EPISODE 8: TALKING WITH KRISTOFFERSON ABOUT CLOTHING: ADAM LERNER

Kristofferson as Bowie
Photo by Taylor Balkissoon

EPISODE 8: TALKING WITH KRISTOFFERSON ABOUT CLOTHING
By Adam Lerner
Photos by Taylor Balkissoon
Published Issue 026, February 2016

Kristofferson: Did you know David Bowie personally?
Adam: No, he was in the stratosphere.

But you’re a fan, right?
Of course. I used to have a magazine ad for the Ziggy Stardust album on the wall of my office.

 Wait, as an adult, you hung up a magazine ad? You do know that most art curators put art on their walls.
Yes, I know that. It’s a little silly but you remember The Laboratory of Art and Ideas at Belmar, the experimental place I founded in Lakewood, Colorado? (Kristofferson nods, pretending to remember) When we moved into a new building, I wanted to decorate the walls of my new office with the things that inspired me, not necessarily just art. On eBay I found a 1990 magazine ad for the re-issue on CD of The Rise and Fall of Ziggy Stardust and the Spiders from Mars. You know there are people who razor ads out of magazines, put them in plastic sleeves and sell them for a living.

 And apparently there are people who buy them. (Rolls eyes)
People in my office made fun of me as well. But I was completely taken by this ad. It appeared 18 years after the album was initially released and the headline read: “Whether You Know it or Not This Album Changed Your Life.”

Did it change your life?
 Even though I always loved the album, I wouldn’t have put it that way until I read that line. The record came out before my time so it felt like a testament to an era when people thought music could change the world, an age of belief.

 I’ve always felt that it captured the malaise of the 1970s. Its message is that the malady of the world is so great only someone from outer space could heal it.
Yes, with rock music. And just now are we starting to see that rock music as a whole might have a finite life span, even though in Bowie’s day it seemed like it was an inevitable part of the future.

 It’s interesting you say that because I’ve been thinking that in the war of rock versus disco in the 1970s, it’s clear now that disco won.
Only if you think Beyoncé belongs to the legacy of disco.

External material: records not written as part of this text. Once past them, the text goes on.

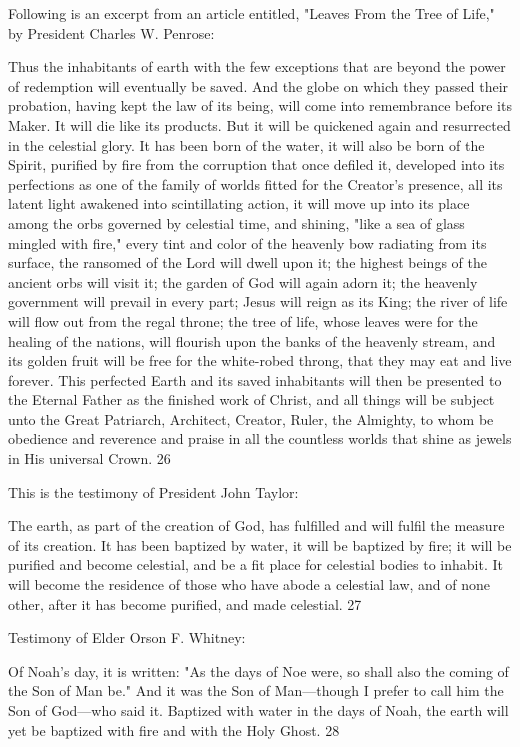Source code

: Following is an excerpt from an article entitled, "Leaves From the Tree of Life," by President
Charles W. Penrose:

Thus the inhabitants of earth with the few exceptions that are beyond the power of
redemption will eventually be saved. And the globe on which they passed their probation,
having kept the law of its being, will come into remembrance before its Maker. It will die
like its products. But it will be quickened again and resurrected in the celestial glory. It has
been born of the water, it will also be born of the Spirit, purified by fire from the corruption
that once defiled it, developed into its perfections as one of the family of worlds fitted for the
Creator's presence, all its latent light awakened into scintillating action, it will move up into
its place among the orbs governed by celestial time, and shining, "like a sea of glass mingled
with fire," every tint and color of the heavenly bow radiating from its surface, the ransomed
of the Lord will dwell upon it; the highest beings of the ancient orbs will visit it; the garden
of God will again adorn it; the heavenly government will prevail in every part; Jesus will
reign as its King; the river of life will flow out from the regal throne; the tree of life, whose
leaves were for the healing of the nations, will flourish upon the banks of the heavenly
stream, and its golden fruit will be free for the white-robed throng, that they may eat and live
forever. This perfected Earth and its saved inhabitants will then be presented to the Eternal
Father as the finished work of Christ, and all things will be subject unto the Great Patriarch,
Architect, Creator, Ruler, the Almighty, to whom be obedience and reverence and praise in
all the countless worlds that shine as jewels in His universal Crown. 26

This is the testimony of President John Taylor:

The earth, as part of the creation of God, has fulfilled and will fulfil the measure of its
creation. It has been baptized by water, it will be baptized by fire; it will be purified and
become celestial, and be a fit place for celestial bodies to inhabit. It will become the
residence of those who have abode a celestial law, and of none other, after it has become
purified, and made celestial. 27

Testimony of Elder Orson F. Whitney:

Of Noah's day, it is written: "As the days of Noe were, so shall also the coming of the Son of
Man be." And it was the Son of Man—though I prefer to call him the Son of God—who said
it. Baptized with water in the days of Noah, the earth will yet be baptized with fire and with
the Holy Ghost. 28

But with the benefit of distance we see that differences between time periods are much more profound than distinctions between categories of music in the same period. You are right to point out that the Ziggy Stardust album carries with it the misery as the counterculture neared its end. But it’s embrace of the countercultural project of changing the world is partly what gives it urgency and bigness. What else could summon The Rise and Fall of Ziggy Stardust and the Spiders from Mars? Its scale was mythic because it was part of a world-project. And I think I was drawn to the ad made 18 years later because it carried some of that bigness. It said: No matter who you are, your life is not the same as it would have been had this never existed. It’s is an incredibly strong assertion about the power of art and the durability of ideas. And I like to think that Bowie did in fact change my life in ways that I am not entirely aware.

 I am sure he had a role in making contemporary life more theatrical.
Oh, that’s interesting. What do you mean?

Bowie dressed up. And dressing up is now more a part of our our lives than it has ever been. In an age where standards for how to dress are increasingly up for grabs, when there is no longer a widely understood proper way to dress for work, school, or leisure, then we are all, in a sense, dressing up. Like Bowie, we develop the costumes for the roles we want to play in the various segments of our lives. It’s revealing that the 1972 album spoke to changing the world and the 1990 headline addressed changing your life. Bowie is a harbinger of an age where life is style.
It seems like you’ve learned something from these little conversations we’ve been having.